Updated: Sep 4, 2020
Aspiring to take on a career in journalism, I was never incredibly drawn to pursuing it in Hong Kong, where many of my banker/lawyer-hopeful peers have set their sights on since before university. The ongoing protests, however, have given me new reasons for not going back.
My plans for the future have been inextricably complicated by Hong Kong’s souring employment situation.
The protests, formerly against an Extradition Bill, have brought – with sociopolitical disarray – a hostile atmosphere targeting locally-educated graduate jobseekers. Employers – especially banks and firms with strong ties to China – are less inclined to hire the current cohorts of young adults, in suspicion of their involvement with the protests. As Hong Kong students return from studying abroad to an irremediably socially divisive city, they may be faced with a grim – albeit personally advantageous – reality: we will find work easier than our more “threatening” or “politically active” local peers.
However, the economy has suffered collateral damage in the latter half of 2019: Bloomberg reported a recession descending upon the city. With expats and branch businesses moving ever closer towards relocating to Singapore – one of Hong Kong’s main competitors – and other more politically stable countries in Asia, the city’s economic future is pushed further and further into jeopardy.
While contemplating heading back home for work, it’s impossible not to bear in mind the economic uncertainty that my hometown will inevitably face.
While I have the privilege of deciding to stay abroad for as long as I can and right to work without the need for a visa, I am very aware that it is not an opportunity many other students possess. Some have appealed for British National (Overseas) passport holders to be given some of the rights British passport holders have, through a demonstration outside the British consulate during the summer, for example. While this call was supported by politicians such as former Labour MP Chuka Umunna, a formal government response is still pending. Meanwhile, some of my peers in the universities of Birmingham and Cambridge have resorted to fighting for the ever-competitive Masters offers in an effort to stay.
The protests have only strengthened my inclination towards staying in the UK – but that is not to say I will ever forget the scenes that have wrought my home, or that I will ever stop reporting on it.
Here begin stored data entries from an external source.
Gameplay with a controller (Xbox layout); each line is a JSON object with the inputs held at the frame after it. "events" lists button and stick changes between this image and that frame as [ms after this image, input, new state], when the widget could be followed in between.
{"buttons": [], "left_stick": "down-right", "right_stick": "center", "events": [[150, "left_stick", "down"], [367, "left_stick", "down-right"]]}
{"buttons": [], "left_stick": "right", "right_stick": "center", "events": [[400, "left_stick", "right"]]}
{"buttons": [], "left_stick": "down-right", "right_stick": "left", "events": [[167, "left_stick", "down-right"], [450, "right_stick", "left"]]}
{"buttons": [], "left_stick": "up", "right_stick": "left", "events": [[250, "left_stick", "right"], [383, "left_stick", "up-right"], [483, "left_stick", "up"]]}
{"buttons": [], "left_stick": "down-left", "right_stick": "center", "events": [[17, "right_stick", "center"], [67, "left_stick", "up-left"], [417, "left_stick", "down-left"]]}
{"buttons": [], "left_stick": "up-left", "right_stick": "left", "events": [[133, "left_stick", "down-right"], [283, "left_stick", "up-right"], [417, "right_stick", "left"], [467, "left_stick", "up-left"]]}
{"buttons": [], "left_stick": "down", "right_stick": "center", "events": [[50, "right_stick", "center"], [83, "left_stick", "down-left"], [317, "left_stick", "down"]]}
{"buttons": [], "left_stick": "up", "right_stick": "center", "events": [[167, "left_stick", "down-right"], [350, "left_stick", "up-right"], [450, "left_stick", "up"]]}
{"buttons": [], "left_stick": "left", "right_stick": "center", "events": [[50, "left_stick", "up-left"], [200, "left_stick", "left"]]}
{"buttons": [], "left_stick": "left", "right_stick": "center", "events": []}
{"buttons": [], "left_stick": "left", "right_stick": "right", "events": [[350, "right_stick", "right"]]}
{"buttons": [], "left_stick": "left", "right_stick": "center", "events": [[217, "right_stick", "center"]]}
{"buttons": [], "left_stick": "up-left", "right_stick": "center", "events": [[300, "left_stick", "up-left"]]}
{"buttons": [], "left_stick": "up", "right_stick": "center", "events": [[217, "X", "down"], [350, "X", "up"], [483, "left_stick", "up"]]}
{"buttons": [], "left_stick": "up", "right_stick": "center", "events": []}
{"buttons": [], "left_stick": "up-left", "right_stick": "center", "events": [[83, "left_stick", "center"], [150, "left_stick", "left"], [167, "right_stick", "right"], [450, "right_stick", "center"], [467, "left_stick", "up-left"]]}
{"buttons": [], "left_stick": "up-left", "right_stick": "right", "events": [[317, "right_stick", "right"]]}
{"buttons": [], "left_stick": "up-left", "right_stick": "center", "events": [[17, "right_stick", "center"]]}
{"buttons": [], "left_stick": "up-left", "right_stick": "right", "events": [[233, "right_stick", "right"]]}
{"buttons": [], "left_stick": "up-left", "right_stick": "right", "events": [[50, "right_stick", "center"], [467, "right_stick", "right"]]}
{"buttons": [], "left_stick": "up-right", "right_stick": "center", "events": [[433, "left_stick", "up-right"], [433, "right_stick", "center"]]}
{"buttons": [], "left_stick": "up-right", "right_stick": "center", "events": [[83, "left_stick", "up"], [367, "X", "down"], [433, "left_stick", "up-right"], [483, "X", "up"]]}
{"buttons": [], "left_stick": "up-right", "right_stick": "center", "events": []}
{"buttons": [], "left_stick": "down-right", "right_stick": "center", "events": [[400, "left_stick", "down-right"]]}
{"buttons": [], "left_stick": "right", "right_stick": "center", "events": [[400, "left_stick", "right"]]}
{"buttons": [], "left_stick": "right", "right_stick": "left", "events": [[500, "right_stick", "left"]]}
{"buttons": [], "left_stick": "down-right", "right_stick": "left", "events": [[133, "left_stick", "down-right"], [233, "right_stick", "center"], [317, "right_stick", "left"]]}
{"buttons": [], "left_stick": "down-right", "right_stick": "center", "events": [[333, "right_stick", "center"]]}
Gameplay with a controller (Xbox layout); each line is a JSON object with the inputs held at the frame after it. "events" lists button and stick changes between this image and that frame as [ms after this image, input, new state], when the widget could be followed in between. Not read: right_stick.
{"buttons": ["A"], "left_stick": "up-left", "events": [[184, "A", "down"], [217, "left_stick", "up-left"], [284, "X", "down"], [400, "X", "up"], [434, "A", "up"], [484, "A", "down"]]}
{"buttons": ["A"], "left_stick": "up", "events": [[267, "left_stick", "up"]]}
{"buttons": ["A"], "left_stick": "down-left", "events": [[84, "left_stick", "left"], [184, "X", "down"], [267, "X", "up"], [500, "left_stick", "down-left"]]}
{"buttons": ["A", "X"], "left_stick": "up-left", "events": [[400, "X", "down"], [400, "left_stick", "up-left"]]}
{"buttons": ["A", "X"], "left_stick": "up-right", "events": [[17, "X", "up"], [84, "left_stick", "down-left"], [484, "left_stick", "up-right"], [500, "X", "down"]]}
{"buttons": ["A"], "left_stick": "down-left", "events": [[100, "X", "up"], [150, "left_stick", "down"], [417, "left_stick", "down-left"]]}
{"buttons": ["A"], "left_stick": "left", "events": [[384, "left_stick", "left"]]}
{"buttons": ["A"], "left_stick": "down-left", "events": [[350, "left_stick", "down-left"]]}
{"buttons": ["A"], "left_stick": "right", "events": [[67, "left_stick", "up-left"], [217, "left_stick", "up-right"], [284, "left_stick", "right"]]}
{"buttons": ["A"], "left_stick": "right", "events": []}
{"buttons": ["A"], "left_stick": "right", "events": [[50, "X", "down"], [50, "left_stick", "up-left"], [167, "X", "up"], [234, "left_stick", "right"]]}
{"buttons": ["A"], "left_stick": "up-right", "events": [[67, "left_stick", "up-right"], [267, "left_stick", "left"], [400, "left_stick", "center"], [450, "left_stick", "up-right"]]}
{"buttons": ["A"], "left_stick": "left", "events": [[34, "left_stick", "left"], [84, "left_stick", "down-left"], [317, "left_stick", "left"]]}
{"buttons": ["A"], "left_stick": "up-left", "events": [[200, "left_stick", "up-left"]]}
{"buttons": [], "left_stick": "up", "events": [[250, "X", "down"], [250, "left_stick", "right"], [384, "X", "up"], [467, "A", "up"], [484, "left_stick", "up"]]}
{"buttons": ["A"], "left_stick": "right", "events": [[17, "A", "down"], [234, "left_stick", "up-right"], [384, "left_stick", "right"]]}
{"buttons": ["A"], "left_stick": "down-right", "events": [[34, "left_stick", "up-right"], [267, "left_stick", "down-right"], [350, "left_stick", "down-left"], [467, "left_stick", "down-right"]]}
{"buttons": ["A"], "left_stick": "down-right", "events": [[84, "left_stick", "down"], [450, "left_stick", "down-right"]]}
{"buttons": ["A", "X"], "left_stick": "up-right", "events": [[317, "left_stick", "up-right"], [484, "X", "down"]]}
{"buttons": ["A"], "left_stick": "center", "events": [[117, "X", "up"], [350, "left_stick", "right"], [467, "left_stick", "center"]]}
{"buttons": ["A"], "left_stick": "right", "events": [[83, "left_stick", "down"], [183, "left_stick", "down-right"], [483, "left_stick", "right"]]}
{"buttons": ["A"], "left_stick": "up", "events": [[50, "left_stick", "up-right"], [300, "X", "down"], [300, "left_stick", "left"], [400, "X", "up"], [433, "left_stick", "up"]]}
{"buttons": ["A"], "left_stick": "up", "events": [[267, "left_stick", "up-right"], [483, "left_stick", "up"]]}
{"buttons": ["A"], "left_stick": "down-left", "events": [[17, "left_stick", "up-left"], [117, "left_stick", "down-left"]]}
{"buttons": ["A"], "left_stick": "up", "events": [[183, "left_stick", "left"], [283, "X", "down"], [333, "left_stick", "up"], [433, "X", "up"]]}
As an aspiring journalist, and with Hong Kong’s freedom of press hanging in the balance, the growing prospect of censorship (which has already begun to manifest through “random” phone searches at the border and the monitoring of private but “potentially threatening” messages) and suppression is a very real fear. Who’s to say that pro-democracy journalists won’t “suddenly disappear”, when China formally seizes the city in 2047? Frontline journalists in the city are routinely assaulted while trying to do their job, and these attacks have only exacerbated over time. Who can be certain of how ruthless authorities can get anymore?
Besides these possible consequences (that may be borne not only by myself, but my family and others close to me too), Hong Kong’s dominant English language newspaper, the South China Morning Post (SCMP), has also been criticised for pandering towards Chinese leadership after being bought by Jack Ma, head of Alibaba.
I believe in committing to the values of journalism – more important than ever in the current political climate worldwide – which would mean rejecting any possibility of being reduced to a mouthpiece for national propaganda. The protests, which have come to define the city, and how they have been handled by the government has only made it even clearer to me that it is not a place where freedom of expression is valued.
What used to be my city has now become a hub for anything possible: the good, and (mostly) the bad. Anyone who returns must prepare for anything to happen, yet I can’t help but begin to believe that the risk won’t be worth it.